With use of two multidimensional staging systems, we showed that multidimensional disease severity measured using either the BODE or SAFE indices was associated with the severity and impact of fatigue. In a previous study investigating the factors contributing to the perception of health, Nguyen et al. showed no association between BODE index scores and fatigue. They used a 4-item one-dimensional scale [1] reflecting the general intensity and the frequency of fatigue [20]. The use of multidimensional scales has been proposed to ensure a complete description of the fatigue experience of patients [21]. Multidimensional fatigue measures seek to explore a wider experience of fatigue with the inclusion of several factors. In our study, the similarity of the correlations between actual and subjective fatigue, which are potentially modifiable factors, and the BODE and SAFE indices suggests that both indices capture the adverse effects induced by fatigue beyond the FEV1 and that both scales can be used in clinical practice. Multidimensional disease severity assessment, which addresses multiple characteristics and manifestations of COPD and its impact on function, is more informative than the severity of air flow obstruction alone.

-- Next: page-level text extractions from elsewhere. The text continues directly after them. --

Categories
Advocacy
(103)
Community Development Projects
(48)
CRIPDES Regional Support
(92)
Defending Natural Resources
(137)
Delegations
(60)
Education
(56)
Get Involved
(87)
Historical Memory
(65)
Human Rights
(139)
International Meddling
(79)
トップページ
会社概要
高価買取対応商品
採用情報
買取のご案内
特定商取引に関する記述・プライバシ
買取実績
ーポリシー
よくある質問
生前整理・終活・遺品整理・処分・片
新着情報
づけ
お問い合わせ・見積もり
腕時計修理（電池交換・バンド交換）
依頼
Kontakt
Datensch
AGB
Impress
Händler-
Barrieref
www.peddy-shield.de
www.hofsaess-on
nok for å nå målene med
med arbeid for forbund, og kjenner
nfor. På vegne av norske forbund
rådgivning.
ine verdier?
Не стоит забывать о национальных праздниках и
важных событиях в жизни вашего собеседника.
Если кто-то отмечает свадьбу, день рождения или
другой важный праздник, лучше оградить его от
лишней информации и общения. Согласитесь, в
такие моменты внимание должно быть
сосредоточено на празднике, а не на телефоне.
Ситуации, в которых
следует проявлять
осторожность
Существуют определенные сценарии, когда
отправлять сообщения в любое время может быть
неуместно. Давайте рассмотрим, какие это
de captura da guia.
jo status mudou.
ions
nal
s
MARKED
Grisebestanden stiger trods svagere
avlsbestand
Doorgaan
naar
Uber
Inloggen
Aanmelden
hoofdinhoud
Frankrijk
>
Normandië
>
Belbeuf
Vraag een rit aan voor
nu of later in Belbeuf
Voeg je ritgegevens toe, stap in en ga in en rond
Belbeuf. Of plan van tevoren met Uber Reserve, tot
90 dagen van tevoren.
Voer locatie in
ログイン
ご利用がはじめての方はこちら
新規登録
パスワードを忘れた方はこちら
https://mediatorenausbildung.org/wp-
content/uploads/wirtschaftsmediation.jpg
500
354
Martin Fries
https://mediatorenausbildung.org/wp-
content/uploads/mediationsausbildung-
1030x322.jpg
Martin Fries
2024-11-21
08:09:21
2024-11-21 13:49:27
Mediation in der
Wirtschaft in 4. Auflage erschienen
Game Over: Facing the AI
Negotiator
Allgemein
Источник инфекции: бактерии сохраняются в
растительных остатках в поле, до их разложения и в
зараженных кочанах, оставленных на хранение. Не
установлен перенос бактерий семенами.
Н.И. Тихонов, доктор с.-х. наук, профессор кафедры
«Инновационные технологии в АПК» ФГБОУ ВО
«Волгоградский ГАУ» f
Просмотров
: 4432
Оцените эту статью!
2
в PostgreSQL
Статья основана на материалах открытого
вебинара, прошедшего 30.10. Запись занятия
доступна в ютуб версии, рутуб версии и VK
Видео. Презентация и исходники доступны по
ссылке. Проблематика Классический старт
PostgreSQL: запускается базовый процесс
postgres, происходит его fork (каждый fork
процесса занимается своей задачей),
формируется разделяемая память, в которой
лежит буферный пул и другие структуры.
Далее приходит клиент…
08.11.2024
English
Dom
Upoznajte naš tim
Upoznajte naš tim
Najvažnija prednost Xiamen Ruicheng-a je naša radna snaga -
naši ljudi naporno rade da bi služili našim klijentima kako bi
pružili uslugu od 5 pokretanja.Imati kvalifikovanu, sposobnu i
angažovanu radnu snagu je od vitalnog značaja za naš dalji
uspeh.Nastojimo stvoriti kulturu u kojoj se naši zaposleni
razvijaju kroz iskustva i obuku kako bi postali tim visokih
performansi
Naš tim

In conclusion, we showed for the first time in the literature that peripheral muscle endurance and fatigue perception in patients with COPD is related to multidimensional disease severity measured using either the SAFE or BODE indices, which go beyond the severity of air flow limitation (i.e. FEV1). Comparison of fatigue perception in patients at different stages of multidimensional disease severity should be investigated using wider samples in each stage. Further research is also needed to investigate the effects of fatigue perception and exercise training in patients with different stages of multidimensional COPD severity. Whether improvements in perceived and actual fatigue levels may positively affect multidimensional disease severity and health status in these patients should be investigated.

Conflict of Interest Statement

None of the authors has any conflict of interest to declare in relation to the subject matter of this manuscript except Lutfi Coplu who is involved in the UPLIFT Study sponsored by Boehringer Ingelheim and Pfizer.